Quiz items based on charts:
========================================
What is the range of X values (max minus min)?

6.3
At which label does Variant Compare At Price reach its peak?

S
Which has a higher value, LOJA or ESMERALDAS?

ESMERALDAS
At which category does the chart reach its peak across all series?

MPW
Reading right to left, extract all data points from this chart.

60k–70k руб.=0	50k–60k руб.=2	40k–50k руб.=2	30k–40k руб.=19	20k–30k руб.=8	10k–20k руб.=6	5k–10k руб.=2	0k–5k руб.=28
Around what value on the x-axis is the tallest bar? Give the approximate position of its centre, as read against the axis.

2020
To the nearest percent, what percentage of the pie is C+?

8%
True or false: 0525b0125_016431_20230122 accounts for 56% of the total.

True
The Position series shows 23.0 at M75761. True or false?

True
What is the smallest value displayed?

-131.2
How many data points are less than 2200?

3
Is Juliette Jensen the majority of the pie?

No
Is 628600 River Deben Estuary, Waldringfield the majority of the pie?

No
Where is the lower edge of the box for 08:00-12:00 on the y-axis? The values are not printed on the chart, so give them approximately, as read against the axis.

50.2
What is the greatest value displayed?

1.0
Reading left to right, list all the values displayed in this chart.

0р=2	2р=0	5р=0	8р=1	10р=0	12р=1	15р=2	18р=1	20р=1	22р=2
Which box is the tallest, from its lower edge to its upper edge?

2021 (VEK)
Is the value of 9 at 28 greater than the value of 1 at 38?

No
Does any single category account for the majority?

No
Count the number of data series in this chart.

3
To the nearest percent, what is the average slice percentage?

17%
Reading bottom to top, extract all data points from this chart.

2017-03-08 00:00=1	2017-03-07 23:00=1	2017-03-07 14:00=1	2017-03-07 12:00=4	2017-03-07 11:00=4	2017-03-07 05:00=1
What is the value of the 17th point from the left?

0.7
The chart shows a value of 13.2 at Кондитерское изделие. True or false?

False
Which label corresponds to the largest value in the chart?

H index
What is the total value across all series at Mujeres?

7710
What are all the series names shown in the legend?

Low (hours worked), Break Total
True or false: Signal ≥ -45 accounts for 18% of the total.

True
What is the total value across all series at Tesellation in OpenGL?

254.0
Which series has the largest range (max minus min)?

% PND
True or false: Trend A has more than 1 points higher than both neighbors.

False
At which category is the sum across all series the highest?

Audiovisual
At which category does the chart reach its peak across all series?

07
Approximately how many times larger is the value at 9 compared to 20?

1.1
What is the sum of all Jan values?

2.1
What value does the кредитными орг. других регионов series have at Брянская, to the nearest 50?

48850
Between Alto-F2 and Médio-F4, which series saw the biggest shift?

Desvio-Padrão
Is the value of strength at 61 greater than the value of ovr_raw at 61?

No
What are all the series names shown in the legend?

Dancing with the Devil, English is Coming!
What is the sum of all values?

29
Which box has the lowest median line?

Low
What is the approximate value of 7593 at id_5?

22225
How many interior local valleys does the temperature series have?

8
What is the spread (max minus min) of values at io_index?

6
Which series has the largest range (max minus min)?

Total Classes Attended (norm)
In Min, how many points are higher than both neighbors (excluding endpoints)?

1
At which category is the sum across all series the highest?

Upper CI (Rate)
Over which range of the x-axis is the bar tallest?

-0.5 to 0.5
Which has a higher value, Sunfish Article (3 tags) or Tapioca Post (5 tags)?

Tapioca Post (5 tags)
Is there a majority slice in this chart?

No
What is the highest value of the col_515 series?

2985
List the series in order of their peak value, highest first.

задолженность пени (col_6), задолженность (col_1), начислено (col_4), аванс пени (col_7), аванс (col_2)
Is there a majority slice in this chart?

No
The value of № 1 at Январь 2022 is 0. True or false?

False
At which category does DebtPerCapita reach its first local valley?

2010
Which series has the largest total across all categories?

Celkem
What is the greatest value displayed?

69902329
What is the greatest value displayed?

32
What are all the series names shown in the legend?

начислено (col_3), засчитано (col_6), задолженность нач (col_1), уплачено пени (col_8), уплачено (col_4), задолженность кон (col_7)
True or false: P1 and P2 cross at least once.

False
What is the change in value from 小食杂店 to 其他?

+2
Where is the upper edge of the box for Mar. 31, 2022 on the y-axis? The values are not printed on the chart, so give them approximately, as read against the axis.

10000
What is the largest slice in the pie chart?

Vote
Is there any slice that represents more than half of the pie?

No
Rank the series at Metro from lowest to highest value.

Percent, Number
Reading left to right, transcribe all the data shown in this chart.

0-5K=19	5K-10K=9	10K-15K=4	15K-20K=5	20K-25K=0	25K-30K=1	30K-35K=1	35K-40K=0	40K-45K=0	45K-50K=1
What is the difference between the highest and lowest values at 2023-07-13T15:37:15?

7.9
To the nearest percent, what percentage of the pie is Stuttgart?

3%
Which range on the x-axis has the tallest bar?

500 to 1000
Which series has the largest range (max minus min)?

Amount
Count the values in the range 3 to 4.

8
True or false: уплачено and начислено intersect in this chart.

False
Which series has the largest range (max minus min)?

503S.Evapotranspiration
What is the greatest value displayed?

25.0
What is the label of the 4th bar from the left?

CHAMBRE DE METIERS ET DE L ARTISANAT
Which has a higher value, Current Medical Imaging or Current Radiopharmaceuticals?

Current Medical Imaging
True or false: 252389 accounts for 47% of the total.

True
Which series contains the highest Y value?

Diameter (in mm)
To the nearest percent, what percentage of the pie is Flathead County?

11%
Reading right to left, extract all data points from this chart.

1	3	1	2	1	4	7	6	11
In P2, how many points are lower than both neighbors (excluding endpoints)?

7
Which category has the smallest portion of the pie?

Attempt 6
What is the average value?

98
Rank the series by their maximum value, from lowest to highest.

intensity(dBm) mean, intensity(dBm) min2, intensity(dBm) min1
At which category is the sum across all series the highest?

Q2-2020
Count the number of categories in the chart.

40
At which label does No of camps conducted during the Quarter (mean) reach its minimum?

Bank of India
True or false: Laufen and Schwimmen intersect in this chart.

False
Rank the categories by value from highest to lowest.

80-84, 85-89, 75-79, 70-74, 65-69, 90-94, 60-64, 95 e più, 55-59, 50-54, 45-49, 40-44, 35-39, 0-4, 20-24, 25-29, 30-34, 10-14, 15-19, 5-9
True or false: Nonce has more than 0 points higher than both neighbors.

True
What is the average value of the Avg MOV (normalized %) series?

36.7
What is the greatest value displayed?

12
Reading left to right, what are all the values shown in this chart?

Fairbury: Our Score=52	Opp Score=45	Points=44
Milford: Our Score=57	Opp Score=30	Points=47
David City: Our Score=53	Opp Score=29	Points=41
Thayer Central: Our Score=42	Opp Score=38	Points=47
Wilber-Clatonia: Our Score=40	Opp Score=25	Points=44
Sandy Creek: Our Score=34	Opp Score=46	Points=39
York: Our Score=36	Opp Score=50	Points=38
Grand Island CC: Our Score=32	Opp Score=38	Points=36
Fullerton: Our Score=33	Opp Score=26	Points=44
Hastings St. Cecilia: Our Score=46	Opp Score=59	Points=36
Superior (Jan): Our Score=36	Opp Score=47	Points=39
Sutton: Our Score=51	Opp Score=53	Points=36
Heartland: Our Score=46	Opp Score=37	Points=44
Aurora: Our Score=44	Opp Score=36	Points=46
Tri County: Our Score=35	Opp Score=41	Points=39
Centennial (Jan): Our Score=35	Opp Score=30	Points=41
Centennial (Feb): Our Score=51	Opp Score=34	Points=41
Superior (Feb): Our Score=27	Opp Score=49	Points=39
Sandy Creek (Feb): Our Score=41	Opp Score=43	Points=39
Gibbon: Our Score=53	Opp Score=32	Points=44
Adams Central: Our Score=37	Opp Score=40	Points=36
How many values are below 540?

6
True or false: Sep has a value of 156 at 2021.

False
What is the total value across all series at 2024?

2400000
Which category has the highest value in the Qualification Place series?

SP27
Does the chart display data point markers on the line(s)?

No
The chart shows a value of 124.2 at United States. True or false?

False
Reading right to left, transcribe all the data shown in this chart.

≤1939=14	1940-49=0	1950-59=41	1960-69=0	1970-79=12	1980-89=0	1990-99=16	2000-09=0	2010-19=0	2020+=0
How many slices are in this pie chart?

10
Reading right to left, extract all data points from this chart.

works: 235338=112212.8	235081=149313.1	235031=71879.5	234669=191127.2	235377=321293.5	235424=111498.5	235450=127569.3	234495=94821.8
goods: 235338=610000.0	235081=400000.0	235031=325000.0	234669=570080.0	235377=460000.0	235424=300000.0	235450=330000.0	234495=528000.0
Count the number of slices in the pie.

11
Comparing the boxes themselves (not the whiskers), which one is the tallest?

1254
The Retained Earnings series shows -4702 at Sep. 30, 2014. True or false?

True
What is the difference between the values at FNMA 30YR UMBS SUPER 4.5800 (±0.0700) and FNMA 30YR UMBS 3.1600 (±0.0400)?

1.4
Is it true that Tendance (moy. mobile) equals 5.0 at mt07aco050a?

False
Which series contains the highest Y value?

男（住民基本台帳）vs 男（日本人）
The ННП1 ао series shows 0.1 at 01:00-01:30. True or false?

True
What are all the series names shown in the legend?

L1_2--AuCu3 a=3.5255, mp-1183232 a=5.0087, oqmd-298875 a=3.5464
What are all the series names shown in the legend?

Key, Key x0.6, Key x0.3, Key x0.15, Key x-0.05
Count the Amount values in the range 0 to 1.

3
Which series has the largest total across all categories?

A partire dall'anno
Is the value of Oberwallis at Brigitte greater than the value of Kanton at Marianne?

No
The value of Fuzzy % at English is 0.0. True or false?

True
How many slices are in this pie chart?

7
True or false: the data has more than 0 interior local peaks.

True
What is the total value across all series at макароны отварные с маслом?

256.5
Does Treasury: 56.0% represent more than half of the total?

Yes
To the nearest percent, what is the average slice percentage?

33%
========================================
** What you will do **
Please convert the stretch of the records above, from the first line through the line containing "The chart shows a value of 13.2", into a Markdown table with the columns Row and Line. Leave out blank lines.

** Result for this exercise **
| Row | Line |
|---|---|
| 1 | What is the range of X values (max minus min)? |
| 2 | 6.3 |
| 3 | At which label does Variant Compare At Price reach its peak? |
| 4 | S |
| 5 | Which has a higher value, LOJA or ESMERALDAS? |
| 6 | ESMERALDAS |
| 7 | At which category does the chart reach its peak across all series? |
| 8 | MPW |
| 9 | Reading right to left, extract all data points from this chart. |
| 10 | 60k–70k руб.=0	50k–60k руб.=2	40k–50k руб.=2	30k–40k руб.=19	20k–30k руб.=8	10k–20k руб.=6	5k–10k руб.=2	0k–5k руб.=28 |
| 11 | Around what value on the x-axis is the tallest bar? Give the approximate position of its centre, as read against the axis. |
| 12 | 2020 |
| 13 | To the nearest percent, what percentage of the pie is C+? |
| 14 | 8% |
| 15 | True or false: 0525b0125_016431_20230122 accounts for 56% of the total. |
| 16 | True |
| 17 | The Position series shows 23.0 at M75761. True or false? |
| 18 | True |
| 19 | What is the smallest value displayed? |
| 20 | -131.2 |
| 21 | How many data points are less than 2200? |
| 22 | 3 |
| 23 | Is Juliette Jensen the majority of the pie? |
| 24 | No |
| 25 | Is 628600 River Deben Estuary, Waldringfield the majority of the pie? |
| 26 | No |
| 27 | Where is the lower edge of the box for 08:00-12:00 on the y-axis? The values are not printed on the chart, so give them approximately, as read against the axis. |
| 28 | 50.2 |
| 29 | What is the greatest value displayed? |
| 30 | 1.0 |
| 31 | Reading left to right, list all the values displayed in this chart. |
| 32 | 0р=2	2р=0	5р=0	8р=1	10р=0	12р=1	15р=2	18р=1	20р=1	22р=2 |
| 33 | Which box is the tallest, from its lower edge to its upper edge? |
| 34 | 2021 (VEK) |
| 35 | Is the value of 9 at 28 greater than the value of 1 at 38? |
| 36 | No |
| 37 | Does any single category account for the majority? |
| 38 | No |
| 39 | Count the number of data series in this chart. |
| 40 | 3 |
| 41 | To the nearest percent, what is the average slice percentage? |
| 42 | 17% |
| 43 | Reading bottom to top, extract all data points from this chart. |
| 44 | 2017-03-08 00:00=1	2017-03-07 23:00=1	2017-03-07 14:00=1	2017-03-07 12:00=4	2017-03-07 11:00=4	2017-03-07 05:00=1 |
| 45 | What is the value of the 17th point from the left? |
| 46 | 0.7 |
| 47 | The chart shows a value of 13.2 at Кондитерское изделие. True or false? |